James Comey, le directeur du FBI, explique au Sénat américain qu'il souhaite que les entreprises revoient leur modèle économique autour du chiffrement de bout en bout. Il réaffirme que le gouvernement ne veut pas de porte dérobée, mais il veut néanmoins pouvoir accéder à n'importe quelle information si un juge l'y autorise.
Le chiffrement des données est un sujet sensible aux États-Unis, d'autant plus depuis les révélations d'Edward Snowden sur la surveillance de masse de la NSA. Cela fait maintenant plus d'un an que James Comey, le directeur du FBI, s'inquiète ouvertement de l'arrivée du chiffrement dans les terminaux mobiles. Il expliquait alors être « ennuyé » par des sociétés qui font « expressément la promotion de quelque chose qui permettra aux gens de se placer hors de portée de la loi ». Les terminaux mobiles d'Apple et de Google en tête, pour ne pas les nommer.
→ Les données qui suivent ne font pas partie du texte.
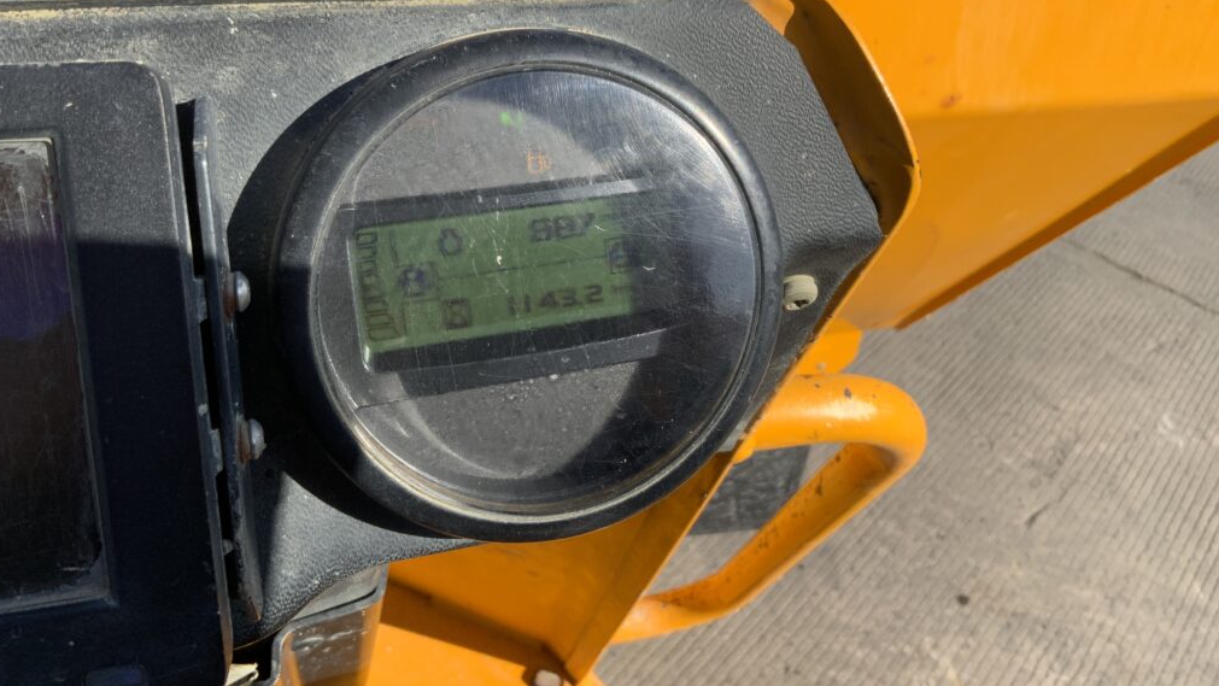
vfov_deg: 36.5
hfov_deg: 61.0
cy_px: 266
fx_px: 1034
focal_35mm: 32
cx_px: 603
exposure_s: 1/1311
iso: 16
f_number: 1.8
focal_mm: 3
Chiffrement de bout en bout : James Comey s'en prend au modèle économique
Il avait alors tenté plusieurs approches pour contrer cela, notamment avec l'introduction de clés fragmentées, une idée qui n'était pas sans soulever plusieurs questions. Néanmoins, il y a tout juste deux mois, le gouvernement américain faisait une annonce importante : il renonce à contourner le chiffrement des données. Pour autant, le FBI ne classe pas l'affaire et revient à la charge, de nouveau par la voix de son directeur James Comey, qui était mercredi au Sénat, comme le rapportent nos confrères de The Intercept.
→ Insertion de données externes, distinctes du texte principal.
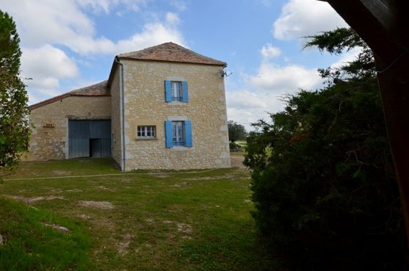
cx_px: 152
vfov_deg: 63.9
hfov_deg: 85.3
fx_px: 215
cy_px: 113
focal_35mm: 19
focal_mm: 10
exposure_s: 1/250
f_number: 8
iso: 100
James Comey explique à son auditoire qu'il est convaincu qu'il est possible de trouver une solution à cette épineuse problématique : « ce n'est pas un problème technique, c'est une question de modèle économique » explique-t-il. Il chasse ainsi d'un revers de la main tous ceux qui pensent que laisser un moyen d'accéder aux données reviendrait à affaiblir le système de chiffrement. Pour James Comey, la bonne question à se poser est la suivante : « les entreprises devraient-elles changer leur modèle économique ? » L'idée serait de ne plus vanter le chiffrement de bout en bout, comme le proposent encore Apple et Google par exemple.
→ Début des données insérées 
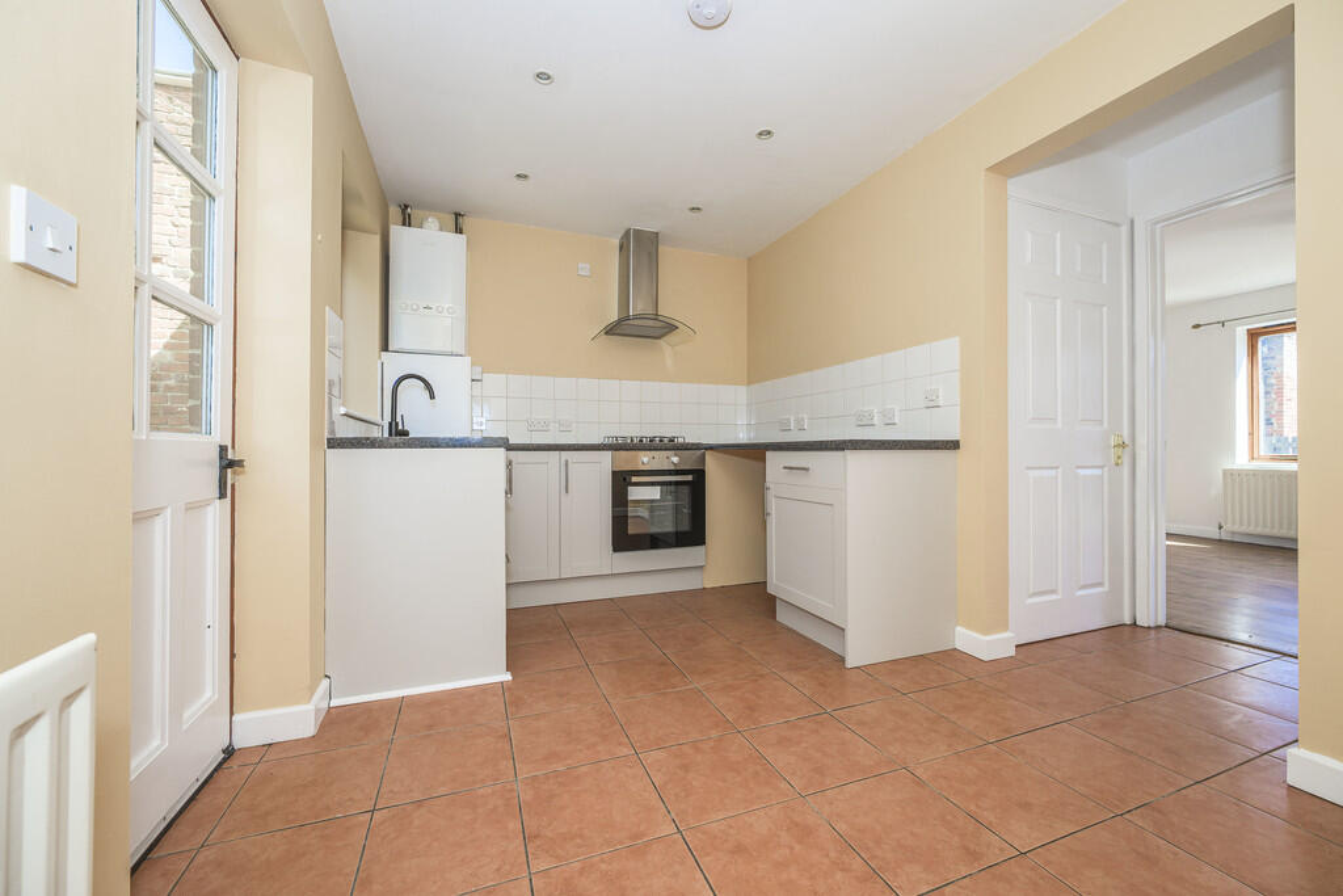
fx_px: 522
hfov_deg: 104.2
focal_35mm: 14
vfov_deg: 81.2
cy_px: 448
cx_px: 672
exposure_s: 1/125
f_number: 7.1
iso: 320
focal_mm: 14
Pas de porte dérobée, mais une solution viable... sans préciser laquelle
Le directeur du FBI en profite pour réaffirmer que « le gouvernement ne veut pas d'une porte dérobée ». Pourtant, il ne compte pas en rester là et cherche une nouvelle solution. Il souhaite ainsi pouvoir se rendre dans un endroit (qui reste à définir) où, si un juge délivre une ordonnance, « la société concernée sait comment fournir cette information [NDLR : les données déchiffrées] au juge et connait également le meilleur moyen d'y parvenir ». Voilà qui ne devrait pas forcément plaire à l'EFF qui a récemment lancé un appel au gouvernement afin qu'il affirme son soutien à un chiffrement « sans aucun compromis ».
James Comey ne s'aventure donc plus à des conjectures sur une solution technique, mais fait simplement le vœu de pouvoir obtenir des informations dans le cas où un juge les demande. Si l'intention parait louable, le problème reste toujours le même : comment cela pourrait-il se mettre en place ? En effet, ajouter un moyen de déchiffrer des données dans le cadre d'une interception légale revient également à laisser plus de champ à une interception non autorisée.
Nos confrères de The Intercept ajoutent que le directeur du FBI en appelle aux utilisateurs qui, selon lui, « sont de plus en plus conscients des "dangers" du chiffrement ». Sa demande ? Que les clients expliquent aux fabricants de téléphones qu'ils continueront à utiliser leurs produits s'ils devaient changer de modèle économique et ne plus mettre en avant un chiffrement de bout en bout.
Afin d'appuyer ses dires, il donne un exemple d'un attentat terroriste déjoué à Garland dans le Texas : « Avant de partir pour essayer de commettre un attentat, un des terroristes a échangé 109 messages avec un terroriste étranger. Nous ne savons pas ce qui s'est dit, parce que ces messages étaient chiffrés ». « C'est un gros problème » ajoute-t-il.
Bref, le discours du directeur du FBI a évolué, mais pas le but de l'agence : avoir un moyen légal d'accéder à n'importe quelle donnée. « Comey n'a pas demandé une législation spécifique pour obliger les entreprises à abandonner le chiffrement de bout en bout » explique The Intercept, mais il veut que toutes les sociétés puissent répondre favorablement à une demande d'interception légale.